Although the United States has not signed on to the international court because of concerns that American troops serving overseas could be targets of politically motivated prosecutions, the Obama administration said the decision to issue the arrest warrant was the right one.

The administration believes that the popular uprisings by Libyans against the government, the U.N.-approved military action to protect the civilian population and now the move by the international court all point to one reality: Gadhafi is on borrowed time.

Government’s defenses

Even though the rebels have not been able to penetrate government’s defenses in the capital, Tripoli, they have succeeded to holding on to areas of the country they have taken from Gadhafi’s forces. With the support of NATO, which has not made a commitment to send in ground forces, the rebels continue to make inroads in their quest to overthrow the dictator.

But given that Gadhafi seems to have nine lives, how could the international community get to him? Think Osama bin Laden. American Special Forces went deep into Pakistan, without the Pakistanis knowing anything about the operation, and killed bin Laden in the house he had occupied for six years.
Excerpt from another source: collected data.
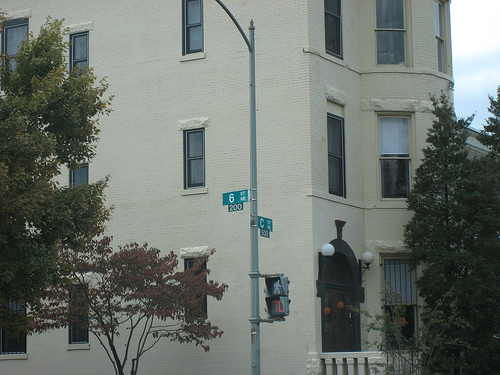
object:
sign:
[219, 184, 252, 211]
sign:
[255, 211, 274, 233]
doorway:
[312, 238, 372, 354]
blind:
[372, 110, 416, 160]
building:
[0, 0, 500, 373]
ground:
[420, 127, 442, 155]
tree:
[26, 238, 228, 373]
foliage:
[26, 245, 228, 352]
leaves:
[401, 90, 498, 369]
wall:
[133, 70, 196, 126]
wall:
[166, 86, 357, 280]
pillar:
[318, 357, 325, 374]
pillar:
[327, 352, 339, 373]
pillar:
[340, 353, 348, 373]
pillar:
[349, 352, 360, 374]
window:
[182, 124, 209, 190]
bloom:
[200, 344, 212, 354]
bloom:
[217, 281, 227, 293]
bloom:
[130, 241, 142, 249]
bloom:
[112, 329, 119, 336]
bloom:
[42, 322, 54, 330]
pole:
[247, 15, 262, 373]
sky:
[461, 27, 498, 88]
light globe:
[319, 242, 336, 257]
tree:
[10, 139, 86, 267]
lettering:
[224, 190, 255, 207]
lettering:
[257, 216, 272, 231]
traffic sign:
[259, 267, 299, 317]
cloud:
[454, 66, 484, 97]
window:
[377, 104, 418, 204]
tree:
[400, 99, 484, 373]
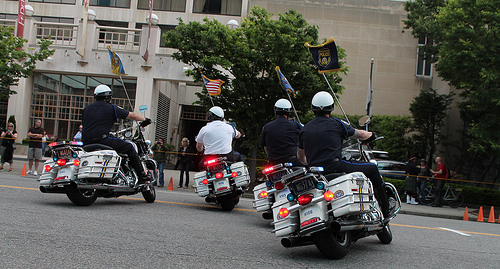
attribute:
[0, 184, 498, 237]
yellow line — yellow 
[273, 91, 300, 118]
helmet — white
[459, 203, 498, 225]
cones — three orange traffic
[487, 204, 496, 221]
cone — orange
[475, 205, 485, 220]
cone — orange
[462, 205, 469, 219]
cone — orange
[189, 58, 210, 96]
pole — silver flag 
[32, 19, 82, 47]
railing — brown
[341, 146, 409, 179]
vehicle — parked 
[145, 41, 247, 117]
flag — red, white, blue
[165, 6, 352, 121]
bush — large, green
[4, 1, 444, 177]
building — tan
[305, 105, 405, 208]
police officer — short-sleeved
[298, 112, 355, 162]
shirt — dark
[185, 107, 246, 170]
shirt — white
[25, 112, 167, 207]
white motorcycle — large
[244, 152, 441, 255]
motorcycle — white, large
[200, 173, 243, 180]
brakelights — light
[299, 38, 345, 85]
flag — yellow , navy blue 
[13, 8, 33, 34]
sign — Red 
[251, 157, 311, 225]
motorcycle — large, white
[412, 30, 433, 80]
window — part 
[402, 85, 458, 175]
tree — small 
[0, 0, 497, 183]
building — side 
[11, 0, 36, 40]
flag — red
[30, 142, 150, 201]
motorcycle — white, green, black, red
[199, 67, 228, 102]
flag — American 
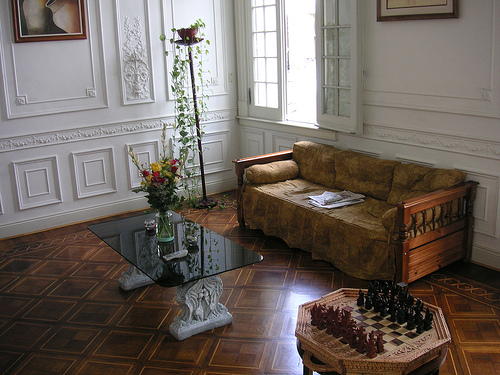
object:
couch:
[232, 140, 480, 284]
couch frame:
[231, 150, 479, 286]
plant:
[158, 14, 227, 216]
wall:
[0, 2, 240, 219]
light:
[273, 281, 325, 373]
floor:
[2, 189, 497, 375]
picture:
[16, 1, 84, 39]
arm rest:
[231, 149, 294, 175]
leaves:
[171, 82, 195, 150]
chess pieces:
[311, 302, 384, 357]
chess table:
[293, 280, 450, 374]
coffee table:
[84, 210, 264, 340]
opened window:
[281, 0, 319, 128]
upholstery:
[230, 141, 479, 291]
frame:
[7, 0, 90, 46]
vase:
[155, 211, 176, 243]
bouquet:
[123, 140, 187, 241]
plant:
[159, 15, 230, 210]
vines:
[160, 16, 212, 211]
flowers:
[124, 150, 182, 213]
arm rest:
[395, 179, 478, 241]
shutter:
[234, 0, 290, 123]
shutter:
[314, 0, 367, 137]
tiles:
[6, 254, 119, 374]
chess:
[295, 287, 452, 373]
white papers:
[306, 188, 371, 209]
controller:
[163, 250, 189, 261]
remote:
[164, 249, 190, 262]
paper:
[307, 190, 367, 210]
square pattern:
[232, 287, 282, 308]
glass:
[155, 212, 173, 242]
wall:
[338, 5, 498, 269]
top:
[85, 209, 264, 289]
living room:
[1, 0, 500, 375]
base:
[169, 275, 233, 341]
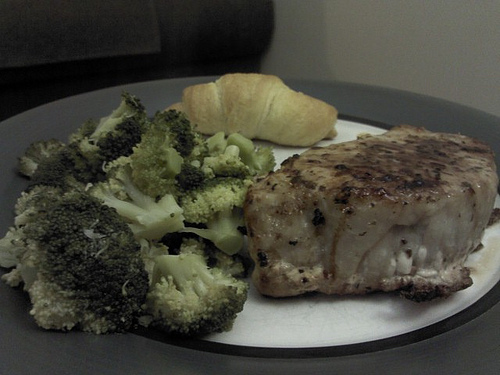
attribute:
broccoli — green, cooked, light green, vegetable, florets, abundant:
[15, 123, 235, 320]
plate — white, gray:
[25, 114, 79, 138]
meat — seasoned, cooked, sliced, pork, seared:
[269, 143, 456, 269]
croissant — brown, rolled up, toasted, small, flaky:
[189, 89, 321, 145]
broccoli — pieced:
[28, 138, 93, 182]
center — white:
[274, 310, 342, 335]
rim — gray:
[355, 91, 417, 115]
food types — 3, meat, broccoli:
[65, 111, 356, 249]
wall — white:
[354, 43, 415, 59]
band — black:
[282, 343, 344, 362]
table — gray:
[200, 51, 238, 59]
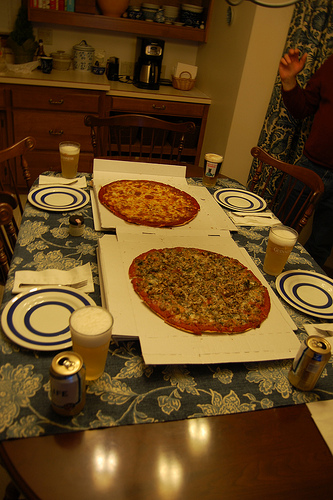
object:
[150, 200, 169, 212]
cheese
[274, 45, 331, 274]
person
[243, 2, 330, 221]
curtain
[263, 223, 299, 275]
beer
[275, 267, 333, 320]
plate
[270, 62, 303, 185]
curtain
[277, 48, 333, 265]
guy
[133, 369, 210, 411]
cloth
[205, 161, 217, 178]
design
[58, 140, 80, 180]
beer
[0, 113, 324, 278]
chairs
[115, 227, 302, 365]
box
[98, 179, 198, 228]
pizza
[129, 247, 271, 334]
pizza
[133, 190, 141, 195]
pepperoni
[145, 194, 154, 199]
pepperoni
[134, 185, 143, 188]
pepperoni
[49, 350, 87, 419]
can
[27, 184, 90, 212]
plate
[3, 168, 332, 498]
table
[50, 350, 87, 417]
open can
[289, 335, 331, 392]
open can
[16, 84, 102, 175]
drawers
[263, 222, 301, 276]
cup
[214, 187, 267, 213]
plate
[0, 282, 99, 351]
plate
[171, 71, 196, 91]
basket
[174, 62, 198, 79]
paper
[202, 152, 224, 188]
glass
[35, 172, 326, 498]
table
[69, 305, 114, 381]
glass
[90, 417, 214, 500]
lamps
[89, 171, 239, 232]
box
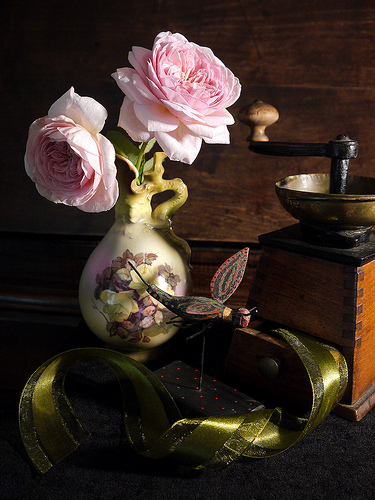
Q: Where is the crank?
A: To the right of the flower.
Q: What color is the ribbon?
A: Green.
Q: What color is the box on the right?
A: Brown.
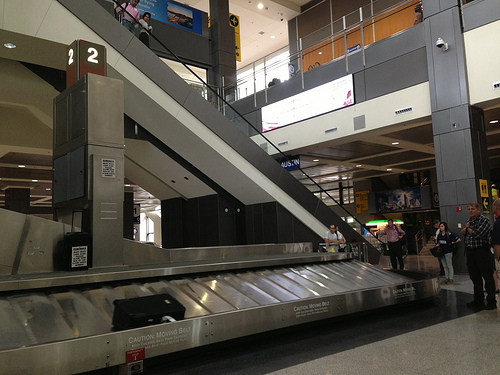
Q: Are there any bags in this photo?
A: Yes, there is a bag.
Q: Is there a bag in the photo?
A: Yes, there is a bag.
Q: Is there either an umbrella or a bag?
A: Yes, there is a bag.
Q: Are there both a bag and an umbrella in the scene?
A: No, there is a bag but no umbrellas.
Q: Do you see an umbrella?
A: No, there are no umbrellas.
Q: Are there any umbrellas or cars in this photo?
A: No, there are no umbrellas or cars.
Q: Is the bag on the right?
A: Yes, the bag is on the right of the image.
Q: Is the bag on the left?
A: No, the bag is on the right of the image.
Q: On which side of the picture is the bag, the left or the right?
A: The bag is on the right of the image.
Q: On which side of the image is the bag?
A: The bag is on the right of the image.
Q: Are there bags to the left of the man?
A: Yes, there is a bag to the left of the man.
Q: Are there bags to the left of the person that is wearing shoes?
A: Yes, there is a bag to the left of the man.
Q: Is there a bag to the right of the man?
A: No, the bag is to the left of the man.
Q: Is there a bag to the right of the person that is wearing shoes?
A: No, the bag is to the left of the man.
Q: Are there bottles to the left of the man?
A: No, there is a bag to the left of the man.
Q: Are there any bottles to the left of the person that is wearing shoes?
A: No, there is a bag to the left of the man.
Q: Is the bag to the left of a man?
A: Yes, the bag is to the left of a man.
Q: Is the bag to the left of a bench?
A: No, the bag is to the left of a man.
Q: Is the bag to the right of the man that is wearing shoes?
A: No, the bag is to the left of the man.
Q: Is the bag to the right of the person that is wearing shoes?
A: No, the bag is to the left of the man.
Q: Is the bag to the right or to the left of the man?
A: The bag is to the left of the man.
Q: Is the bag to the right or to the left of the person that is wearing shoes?
A: The bag is to the left of the man.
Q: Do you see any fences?
A: No, there are no fences.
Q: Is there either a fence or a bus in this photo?
A: No, there are no fences or buses.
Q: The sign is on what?
A: The sign is on the wall.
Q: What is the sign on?
A: The sign is on the wall.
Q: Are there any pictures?
A: No, there are no pictures.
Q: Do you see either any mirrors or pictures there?
A: No, there are no pictures or mirrors.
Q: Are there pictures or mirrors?
A: No, there are no pictures or mirrors.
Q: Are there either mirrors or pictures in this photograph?
A: No, there are no pictures or mirrors.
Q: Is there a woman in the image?
A: Yes, there is a woman.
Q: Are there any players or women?
A: Yes, there is a woman.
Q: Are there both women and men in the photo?
A: Yes, there are both a woman and a man.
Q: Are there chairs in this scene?
A: No, there are no chairs.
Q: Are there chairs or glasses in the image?
A: No, there are no chairs or glasses.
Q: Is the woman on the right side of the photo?
A: Yes, the woman is on the right of the image.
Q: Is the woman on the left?
A: No, the woman is on the right of the image.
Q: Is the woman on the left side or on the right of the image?
A: The woman is on the right of the image.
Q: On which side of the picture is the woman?
A: The woman is on the right of the image.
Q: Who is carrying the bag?
A: The woman is carrying the bag.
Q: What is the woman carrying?
A: The woman is carrying a bag.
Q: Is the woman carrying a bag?
A: Yes, the woman is carrying a bag.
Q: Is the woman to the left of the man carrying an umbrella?
A: No, the woman is carrying a bag.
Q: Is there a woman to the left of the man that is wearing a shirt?
A: Yes, there is a woman to the left of the man.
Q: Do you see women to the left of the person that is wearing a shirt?
A: Yes, there is a woman to the left of the man.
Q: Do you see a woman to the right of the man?
A: No, the woman is to the left of the man.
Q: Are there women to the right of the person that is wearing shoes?
A: No, the woman is to the left of the man.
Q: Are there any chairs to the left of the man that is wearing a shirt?
A: No, there is a woman to the left of the man.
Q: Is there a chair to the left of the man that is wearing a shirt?
A: No, there is a woman to the left of the man.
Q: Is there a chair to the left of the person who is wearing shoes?
A: No, there is a woman to the left of the man.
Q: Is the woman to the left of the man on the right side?
A: Yes, the woman is to the left of the man.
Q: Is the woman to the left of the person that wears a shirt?
A: Yes, the woman is to the left of the man.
Getting information about Gadhafi should not be a major problem given the rebels who are scattered throughout the country. And as the American Special Forces showed, a clandestine operation is possible with the proper planning. There are many countries, excluding the U.S., that can undertake such a campaign.

Getting Gadhafi would be a major victory for freedom-loving people around the world, and for Libyans who have lived in fear for so long.